[[ INPUT MATERIAL, beginning ]]

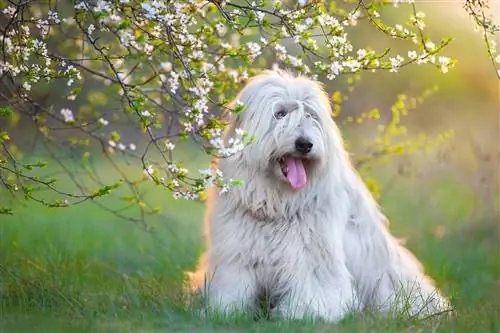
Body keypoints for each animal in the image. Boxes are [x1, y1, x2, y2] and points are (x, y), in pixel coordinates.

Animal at [186, 68, 452, 320]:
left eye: (311, 115)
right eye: (280, 113)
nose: (304, 144)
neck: (276, 203)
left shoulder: (310, 257)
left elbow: (313, 289)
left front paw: (301, 314)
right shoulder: (237, 256)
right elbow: (233, 288)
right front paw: (224, 311)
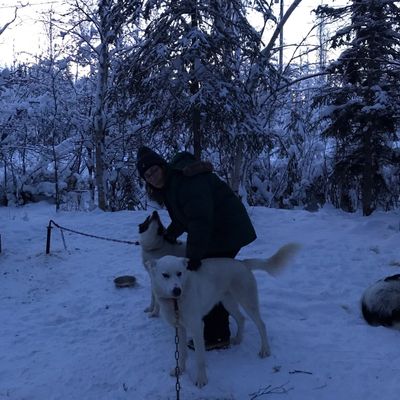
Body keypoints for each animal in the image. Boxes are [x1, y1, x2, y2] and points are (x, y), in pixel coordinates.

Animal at [146, 243, 300, 387]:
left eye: (179, 273)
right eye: (165, 275)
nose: (177, 290)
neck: (176, 302)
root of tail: (243, 263)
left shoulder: (197, 327)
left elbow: (200, 359)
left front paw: (201, 379)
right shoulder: (179, 328)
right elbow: (182, 354)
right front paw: (180, 370)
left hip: (248, 302)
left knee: (261, 325)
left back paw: (265, 350)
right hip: (228, 303)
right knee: (241, 319)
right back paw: (238, 339)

[[ INPUT MATERIAL, end ]]

- BRIEF -
An exact copy of every line above is needed, without the images.

- COMPLETED EXERCISE -
Body keypoints for each animal in the image. Boxes are [x1, y1, x2, y2] and points are (x, y), in pixel coordinates.

Animal at [186, 68, 452, 320]:
left eye: (311, 115)
right eye: (280, 113)
nose: (304, 144)
neck: (276, 203)
left shoulder: (310, 257)
left elbow: (313, 289)
left front paw: (301, 314)
right shoulder: (237, 256)
right elbow: (233, 288)
right front paw: (224, 311)
Body keypoints for each animal in the image. Boxes are [x1, y1, x2, y2] and points are (x, y), in pixel coordinates.

Animal at [146, 243, 300, 387]:
left eye: (179, 273)
right eye: (165, 275)
nose: (177, 290)
neck: (176, 302)
root of tail: (243, 263)
left shoulder: (197, 327)
left elbow: (200, 359)
left front paw: (201, 379)
right shoulder: (179, 328)
right elbow: (182, 354)
right front paw: (180, 370)
left hip: (248, 302)
left knee: (261, 325)
left back paw: (265, 350)
right hip: (228, 303)
right knee: (241, 319)
right back paw: (238, 339)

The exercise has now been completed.